— start —
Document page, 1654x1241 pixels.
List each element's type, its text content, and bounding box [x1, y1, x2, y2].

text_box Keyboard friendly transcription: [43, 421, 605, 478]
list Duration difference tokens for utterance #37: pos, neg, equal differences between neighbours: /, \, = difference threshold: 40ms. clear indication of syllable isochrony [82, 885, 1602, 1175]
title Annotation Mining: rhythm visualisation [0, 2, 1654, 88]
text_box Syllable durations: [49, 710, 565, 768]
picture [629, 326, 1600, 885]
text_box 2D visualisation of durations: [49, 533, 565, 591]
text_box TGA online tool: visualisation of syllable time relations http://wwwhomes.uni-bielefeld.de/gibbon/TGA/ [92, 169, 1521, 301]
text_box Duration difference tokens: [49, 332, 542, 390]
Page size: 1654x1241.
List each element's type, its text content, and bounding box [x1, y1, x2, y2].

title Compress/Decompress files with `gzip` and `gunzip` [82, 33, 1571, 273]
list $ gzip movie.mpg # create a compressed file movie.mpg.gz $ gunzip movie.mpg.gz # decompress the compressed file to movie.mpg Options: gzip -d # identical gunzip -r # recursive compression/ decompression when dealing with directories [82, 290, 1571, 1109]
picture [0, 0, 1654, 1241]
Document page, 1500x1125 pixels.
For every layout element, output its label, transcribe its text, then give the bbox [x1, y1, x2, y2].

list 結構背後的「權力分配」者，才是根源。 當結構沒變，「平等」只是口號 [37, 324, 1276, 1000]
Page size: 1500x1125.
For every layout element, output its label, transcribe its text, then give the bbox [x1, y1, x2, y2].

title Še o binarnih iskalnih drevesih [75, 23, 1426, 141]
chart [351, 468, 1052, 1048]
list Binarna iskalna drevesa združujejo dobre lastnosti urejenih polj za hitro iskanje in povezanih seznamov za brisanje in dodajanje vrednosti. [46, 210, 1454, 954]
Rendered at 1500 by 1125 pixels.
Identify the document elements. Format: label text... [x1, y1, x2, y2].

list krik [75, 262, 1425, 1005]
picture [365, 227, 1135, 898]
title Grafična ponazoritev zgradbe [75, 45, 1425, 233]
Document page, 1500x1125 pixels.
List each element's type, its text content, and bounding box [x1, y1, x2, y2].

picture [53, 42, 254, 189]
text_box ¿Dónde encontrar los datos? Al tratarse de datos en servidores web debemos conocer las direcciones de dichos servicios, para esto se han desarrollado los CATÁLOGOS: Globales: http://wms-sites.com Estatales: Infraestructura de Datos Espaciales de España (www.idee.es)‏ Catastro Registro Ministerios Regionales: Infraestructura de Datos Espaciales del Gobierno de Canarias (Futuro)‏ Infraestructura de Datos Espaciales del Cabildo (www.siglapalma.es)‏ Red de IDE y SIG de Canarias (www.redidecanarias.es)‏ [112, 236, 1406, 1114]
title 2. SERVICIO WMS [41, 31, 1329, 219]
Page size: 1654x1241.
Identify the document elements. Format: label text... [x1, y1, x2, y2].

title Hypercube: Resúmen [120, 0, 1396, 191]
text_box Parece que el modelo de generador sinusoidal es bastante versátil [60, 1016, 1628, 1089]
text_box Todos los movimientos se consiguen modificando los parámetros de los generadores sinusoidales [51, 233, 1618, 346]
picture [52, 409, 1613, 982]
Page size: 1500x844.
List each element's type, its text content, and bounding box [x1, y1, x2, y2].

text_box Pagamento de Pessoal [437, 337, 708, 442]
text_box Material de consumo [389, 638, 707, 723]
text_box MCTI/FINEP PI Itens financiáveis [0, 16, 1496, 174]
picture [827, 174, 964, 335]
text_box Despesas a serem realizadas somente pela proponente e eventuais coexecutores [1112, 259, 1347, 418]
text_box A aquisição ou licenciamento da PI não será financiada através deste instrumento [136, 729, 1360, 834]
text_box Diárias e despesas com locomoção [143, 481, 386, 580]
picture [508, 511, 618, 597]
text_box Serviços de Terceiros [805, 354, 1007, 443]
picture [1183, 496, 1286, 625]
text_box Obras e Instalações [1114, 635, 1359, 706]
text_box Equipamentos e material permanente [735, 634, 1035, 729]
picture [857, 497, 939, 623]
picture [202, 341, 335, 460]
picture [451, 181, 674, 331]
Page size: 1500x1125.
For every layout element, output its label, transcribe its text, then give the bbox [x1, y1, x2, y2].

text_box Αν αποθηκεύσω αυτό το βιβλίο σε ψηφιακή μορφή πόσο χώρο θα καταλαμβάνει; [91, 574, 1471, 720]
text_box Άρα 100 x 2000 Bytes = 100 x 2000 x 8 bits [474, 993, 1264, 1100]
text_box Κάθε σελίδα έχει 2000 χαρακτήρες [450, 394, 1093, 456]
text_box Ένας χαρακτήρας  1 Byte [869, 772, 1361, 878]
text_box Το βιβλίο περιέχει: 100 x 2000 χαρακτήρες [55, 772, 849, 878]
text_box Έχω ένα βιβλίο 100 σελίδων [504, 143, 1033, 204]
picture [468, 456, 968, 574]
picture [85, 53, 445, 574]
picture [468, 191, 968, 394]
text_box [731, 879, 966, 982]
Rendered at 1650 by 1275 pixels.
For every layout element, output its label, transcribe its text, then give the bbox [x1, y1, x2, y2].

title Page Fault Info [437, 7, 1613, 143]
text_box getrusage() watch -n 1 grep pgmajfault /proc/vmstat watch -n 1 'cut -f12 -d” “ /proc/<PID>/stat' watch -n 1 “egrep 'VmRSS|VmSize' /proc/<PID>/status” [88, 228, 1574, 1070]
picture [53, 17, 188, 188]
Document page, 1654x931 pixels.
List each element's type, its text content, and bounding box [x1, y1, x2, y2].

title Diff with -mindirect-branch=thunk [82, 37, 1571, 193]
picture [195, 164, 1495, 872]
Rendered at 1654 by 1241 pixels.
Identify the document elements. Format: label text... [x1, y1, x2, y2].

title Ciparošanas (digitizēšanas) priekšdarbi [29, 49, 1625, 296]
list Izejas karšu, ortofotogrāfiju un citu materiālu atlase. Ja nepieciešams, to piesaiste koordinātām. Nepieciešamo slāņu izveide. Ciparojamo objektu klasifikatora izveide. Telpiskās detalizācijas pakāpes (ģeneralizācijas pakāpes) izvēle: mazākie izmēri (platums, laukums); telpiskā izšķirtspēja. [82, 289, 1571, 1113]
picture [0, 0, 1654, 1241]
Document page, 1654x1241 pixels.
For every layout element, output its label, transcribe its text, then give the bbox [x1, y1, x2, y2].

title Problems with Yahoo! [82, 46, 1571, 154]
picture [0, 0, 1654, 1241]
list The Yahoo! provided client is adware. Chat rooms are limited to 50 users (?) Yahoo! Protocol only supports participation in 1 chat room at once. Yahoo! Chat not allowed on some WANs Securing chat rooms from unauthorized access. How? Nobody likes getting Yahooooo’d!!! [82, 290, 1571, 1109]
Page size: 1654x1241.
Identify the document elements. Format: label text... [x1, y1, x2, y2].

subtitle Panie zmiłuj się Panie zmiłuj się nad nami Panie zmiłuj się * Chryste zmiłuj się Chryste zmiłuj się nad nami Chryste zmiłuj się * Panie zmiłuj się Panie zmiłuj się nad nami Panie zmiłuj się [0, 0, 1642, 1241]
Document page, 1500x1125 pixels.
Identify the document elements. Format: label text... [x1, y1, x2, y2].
— end —
#### Aim of the task:
Print all of the data above again, line for line, without changing anything.

#### Written answer:
Document page, 1654x1241 pixels.
List each element's type, its text content, and bounding box [x1, y1, x2, y2].

text_box Keyboard friendly transcription: [43, 421, 605, 478]
list Duration difference tokens for utterance #37: pos, neg, equal differences between neighbours: /, \, = difference threshold: 40ms. clear indication of syllable isochrony [82, 885, 1602, 1175]
title Annotation Mining: rhythm visualisation [0, 2, 1654, 88]
text_box Syllable durations: [49, 710, 565, 768]
picture [629, 326, 1600, 885]
text_box 2D visualisation of durations: [49, 533, 565, 591]
text_box TGA online tool: visualisation of syllable time relations http://wwwhomes.uni-bielefeld.de/gibbon/TGA/ [92, 169, 1521, 301]
text_box Duration difference tokens: [49, 332, 542, 390]
Page size: 1654x1241.
List each element's type, its text content, and bounding box [x1, y1, x2, y2].

title Compress/Decompress files with `gzip` and `gunzip` [82, 33, 1571, 273]
list $ gzip movie.mpg # create a compressed file movie.mpg.gz $ gunzip movie.mpg.gz # decompress the compressed file to movie.mpg Options: gzip -d # identical gunzip -r # recursive compression/ decompression when dealing with directories [82, 290, 1571, 1109]
picture [0, 0, 1654, 1241]
Document page, 1500x1125 pixels.
For every layout element, output its label, transcribe its text, then give the bbox [x1, y1, x2, y2].

list 結構背後的「權力分配」者，才是根源。 當結構沒變，「平等」只是口號 [37, 324, 1276, 1000]
Page size: 1500x1125.
For every layout element, output its label, transcribe its text, then give the bbox [x1, y1, x2, y2].

title Še o binarnih iskalnih drevesih [75, 23, 1426, 141]
chart [351, 468, 1052, 1048]
list Binarna iskalna drevesa združujejo dobre lastnosti urejenih polj za hitro iskanje in povezanih seznamov za brisanje in dodajanje vrednosti. [46, 210, 1454, 954]
Rendered at 1500 by 1125 pixels.
Identify the document elements. Format: label text... [x1, y1, x2, y2].

list krik [75, 262, 1425, 1005]
picture [365, 227, 1135, 898]
title Grafična ponazoritev zgradbe [75, 45, 1425, 233]
Document page, 1500x1125 pixels.
List each element's type, its text content, and bounding box [x1, y1, x2, y2].

picture [53, 42, 254, 189]
text_box ¿Dónde encontrar los datos? Al tratarse de datos en servidores web debemos conocer las direcciones de dichos servicios, para esto se han desarrollado los CATÁLOGOS: Globales: http://wms-sites.com Estatales: Infraestructura de Datos Espaciales de España (www.idee.es)‏ Catastro Registro Ministerios Regionales: Infraestructura de Datos Espaciales del Gobierno de Canarias (Futuro)‏ Infraestructura de Datos Espaciales del Cabildo (www.siglapalma.es)‏ Red de IDE y SIG de Canarias (www.redidecanarias.es)‏ [112, 236, 1406, 1114]
title 2. SERVICIO WMS [41, 31, 1329, 219]
Page size: 1654x1241.
Identify the document elements. Format: label text... [x1, y1, x2, y2].

title Hypercube: Resúmen [120, 0, 1396, 191]
text_box Parece que el modelo de generador sinusoidal es bastante versátil [60, 1016, 1628, 1089]
text_box Todos los movimientos se consiguen modificando los parámetros de los generadores sinusoidales [51, 233, 1618, 346]
picture [52, 409, 1613, 982]
Page size: 1500x844.
List each element's type, its text content, and bounding box [x1, y1, x2, y2].

text_box Pagamento de Pessoal [437, 337, 708, 442]
text_box Material de consumo [389, 638, 707, 723]
text_box MCTI/FINEP PI Itens financiáveis [0, 16, 1496, 174]
picture [827, 174, 964, 335]
text_box Despesas a serem realizadas somente pela proponente e eventuais coexecutores [1112, 259, 1347, 418]
text_box A aquisição ou licenciamento da PI não será financiada através deste instrumento [136, 729, 1360, 834]
text_box Diárias e despesas com locomoção [143, 481, 386, 580]
picture [508, 511, 618, 597]
text_box Serviços de Terceiros [805, 354, 1007, 443]
picture [1183, 496, 1286, 625]
text_box Obras e Instalações [1114, 635, 1359, 706]
text_box Equipamentos e material permanente [735, 634, 1035, 729]
picture [857, 497, 939, 623]
picture [202, 341, 335, 460]
picture [451, 181, 674, 331]
Page size: 1500x1125.
For every layout element, output its label, transcribe its text, then give the bbox [x1, y1, x2, y2].

text_box Αν αποθηκεύσω αυτό το βιβλίο σε ψηφιακή μορφή πόσο χώρο θα καταλαμβάνει; [91, 574, 1471, 720]
text_box Άρα 100 x 2000 Bytes = 100 x 2000 x 8 bits [474, 993, 1264, 1100]
text_box Κάθε σελίδα έχει 2000 χαρακτήρες [450, 394, 1093, 456]
text_box Ένας χαρακτήρας  1 Byte [869, 772, 1361, 878]
text_box Το βιβλίο περιέχει: 100 x 2000 χαρακτήρες [55, 772, 849, 878]
text_box Έχω ένα βιβλίο 100 σελίδων [504, 143, 1033, 204]
picture [468, 456, 968, 574]
picture [85, 53, 445, 574]
picture [468, 191, 968, 394]
text_box [731, 879, 966, 982]
Rendered at 1650 by 1275 pixels.
For every layout element, output its label, transcribe its text, then give the bbox [x1, y1, x2, y2].

title Page Fault Info [437, 7, 1613, 143]
text_box getrusage() watch -n 1 grep pgmajfault /proc/vmstat watch -n 1 'cut -f12 -d” “ /proc/<PID>/stat' watch -n 1 “egrep 'VmRSS|VmSize' /proc/<PID>/status” [88, 228, 1574, 1070]
picture [53, 17, 188, 188]
Document page, 1654x931 pixels.
List each element's type, its text content, and bounding box [x1, y1, x2, y2].

title Diff with -mindirect-branch=thunk [82, 37, 1571, 193]
picture [195, 164, 1495, 872]
Rendered at 1654 by 1241 pixels.
Identify the document elements. Format: label text... [x1, y1, x2, y2].

title Ciparošanas (digitizēšanas) priekšdarbi [29, 49, 1625, 296]
list Izejas karšu, ortofotogrāfiju un citu materiālu atlase. Ja nepieciešams, to piesaiste koordinātām. Nepieciešamo slāņu izveide. Ciparojamo objektu klasifikatora izveide. Telpiskās detalizācijas pakāpes (ģeneralizācijas pakāpes) izvēle: mazākie izmēri (platums, laukums); telpiskā izšķirtspēja. [82, 289, 1571, 1113]
picture [0, 0, 1654, 1241]
Document page, 1654x1241 pixels.
For every layout element, output its label, transcribe its text, then give the bbox [x1, y1, x2, y2].

title Problems with Yahoo! [82, 46, 1571, 154]
picture [0, 0, 1654, 1241]
list The Yahoo! provided client is adware. Chat rooms are limited to 50 users (?) Yahoo! Protocol only supports participation in 1 chat room at once. Yahoo! Chat not allowed on some WANs Securing chat rooms from unauthorized access. How? Nobody likes getting Yahooooo’d!!! [82, 290, 1571, 1109]
Page size: 1654x1241.
Identify the document elements. Format: label text... [x1, y1, x2, y2].

subtitle Panie zmiłuj się Panie zmiłuj się nad nami Panie zmiłuj się * Chryste zmiłuj się Chryste zmiłuj się nad nami Chryste zmiłuj się * Panie zmiłuj się Panie zmiłuj się nad nami Panie zmiłuj się [0, 0, 1642, 1241]
Document page, 1500x1125 pixels.
Identify the document elements. Format: label text... [x1, y1, x2, y2].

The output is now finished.